* **Required tasks**:
1. Set down the part of the FairVote roundup starting with "Sun Sentinal, Florida, Martin" and going on through "Vote Interstate Compact.", word for word.
2. According to the FairVote roundup, in how many states did Barack Obama and Mitt Romney hold public campaign events during the post-convention season of the 2012 election?
Top of Text provided
FairVote's Top Three Electoral College Stories of the Week, February 6 to February 12, 2013
We all know that our system for electing the president is a broken one. Winner-take-all laws for allocating Electoral College votes produce presidential elections in which the candidates only focus on states in which the outcome is not certain. This inequality between swing and safe states has become greater in recent elections. For example, in the post-convention campaign season of the 2012 election, Barack Obama and Mitt Romney only held public campaign events in 10 states, and spent 99.6% of their advertising money in those same 10 states between April 11 and Election Day. In addition, our current rules are vulnerable to partisan manipulation.
Each week, FairVote will identify three news stories or commentaries that provide particularly revealing insights into what's wrong with our current Electoral College rules and the best way to reform them. The media has been providing a great deal of coverage to Electoral College reform, focused on proposals to divide electoral votes. Here are our highlights for the past week.
1. Can GOP regain power by 'adjusting' Electoral College?
Sun Sentinal, Florida, Martin Dyckman, February 6, 2013
http://www.sun-sentinel.com/news/opinion/fl-mdcol-oped0206-20130206,0,1045051.story
In this op-ed, journalist Martin Dyckman discuss how the congressional district method of allocating Electoral College votes would not accurately reflect the views of voters. In it, he quotes Florida Senate President Don Gaetz as saying, "I think we should abolish the Electoral College. But nobody in Washington has called to ask for my opinion." Dyckman goes on to say that Gaetz need not wait for Washington to act: he could support the National Popular Vote Interstate Compact.
2. Moving the Goalposts
The Economist, February 9, 2013
This articles gives a brief history of proposed Electoral College reforms, including after 2000, when both Democrats and Republicans were considering switching to the district method. He discusses the renewal of support for this system, although this time only among Republican legislators in states that voted Democratic in presidential elections. The author does mention the National Popular Vote in the middle of the piece, but neither approves of disapproves of the plan.
3. Republican plan to Electoral College not fairest idea
The News-Herald, Michigan, Editorial, February 9, 2013
This editorial in the Michigan newspaper calls for either a proportional method of allocating electors or the National Popular Vote. It refers to the district allocation method as "a bad idea, borne out of desperation amid the recognition that hyper-conservative views, perhaps the Republican Party along with them, are declining in importance."
Bottom of Text provided
Top of Data section
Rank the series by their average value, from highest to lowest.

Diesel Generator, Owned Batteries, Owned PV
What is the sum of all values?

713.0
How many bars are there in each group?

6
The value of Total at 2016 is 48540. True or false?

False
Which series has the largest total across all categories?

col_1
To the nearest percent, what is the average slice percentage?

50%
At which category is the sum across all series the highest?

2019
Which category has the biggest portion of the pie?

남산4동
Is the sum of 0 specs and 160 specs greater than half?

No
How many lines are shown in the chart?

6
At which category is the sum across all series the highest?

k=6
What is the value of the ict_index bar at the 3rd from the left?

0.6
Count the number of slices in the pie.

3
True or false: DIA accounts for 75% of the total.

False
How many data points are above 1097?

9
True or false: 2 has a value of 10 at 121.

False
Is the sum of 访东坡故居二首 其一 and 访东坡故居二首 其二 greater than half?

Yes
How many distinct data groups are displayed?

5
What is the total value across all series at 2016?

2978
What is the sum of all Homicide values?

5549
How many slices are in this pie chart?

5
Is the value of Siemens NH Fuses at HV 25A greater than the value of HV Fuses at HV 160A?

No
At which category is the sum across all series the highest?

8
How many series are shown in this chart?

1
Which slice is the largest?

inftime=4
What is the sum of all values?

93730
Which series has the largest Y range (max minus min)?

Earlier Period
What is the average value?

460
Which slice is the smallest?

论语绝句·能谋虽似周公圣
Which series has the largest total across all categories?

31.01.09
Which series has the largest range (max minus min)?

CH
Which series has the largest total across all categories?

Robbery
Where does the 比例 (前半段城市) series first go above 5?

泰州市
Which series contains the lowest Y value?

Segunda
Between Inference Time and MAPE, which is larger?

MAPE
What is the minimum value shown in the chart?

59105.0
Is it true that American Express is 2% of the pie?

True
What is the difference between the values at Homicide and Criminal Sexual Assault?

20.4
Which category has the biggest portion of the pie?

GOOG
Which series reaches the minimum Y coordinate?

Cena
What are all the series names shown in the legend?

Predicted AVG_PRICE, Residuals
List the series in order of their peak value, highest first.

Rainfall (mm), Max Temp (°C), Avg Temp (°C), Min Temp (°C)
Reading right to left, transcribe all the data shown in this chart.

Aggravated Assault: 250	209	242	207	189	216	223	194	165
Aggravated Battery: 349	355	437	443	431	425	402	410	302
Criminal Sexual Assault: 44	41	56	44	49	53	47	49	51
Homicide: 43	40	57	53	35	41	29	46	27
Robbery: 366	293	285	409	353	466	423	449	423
Bottom of Data section
* **Solutions for each task**:
1.
Sun Sentinal, Florida, Martin Dyckman, February 6, 2013
http://www.sun-sentinel.com/news/opinion/fl-mdcol-oped0206-20130206,0,1045051.story
In this op-ed, journalist Martin Dyckman discuss how the congressional district method of allocating Electoral College votes would not accurately reflect the views of voters. In it, he quotes Florida Senate President Don Gaetz as saying, "I think we should abolish the Electoral College. But nobody in Washington has called to ask for my opinion." Dyckman goes on to say that Gaetz need not wait for Washington to act: he could support the National Popular Vote Interstate Compact.

2. 10 states.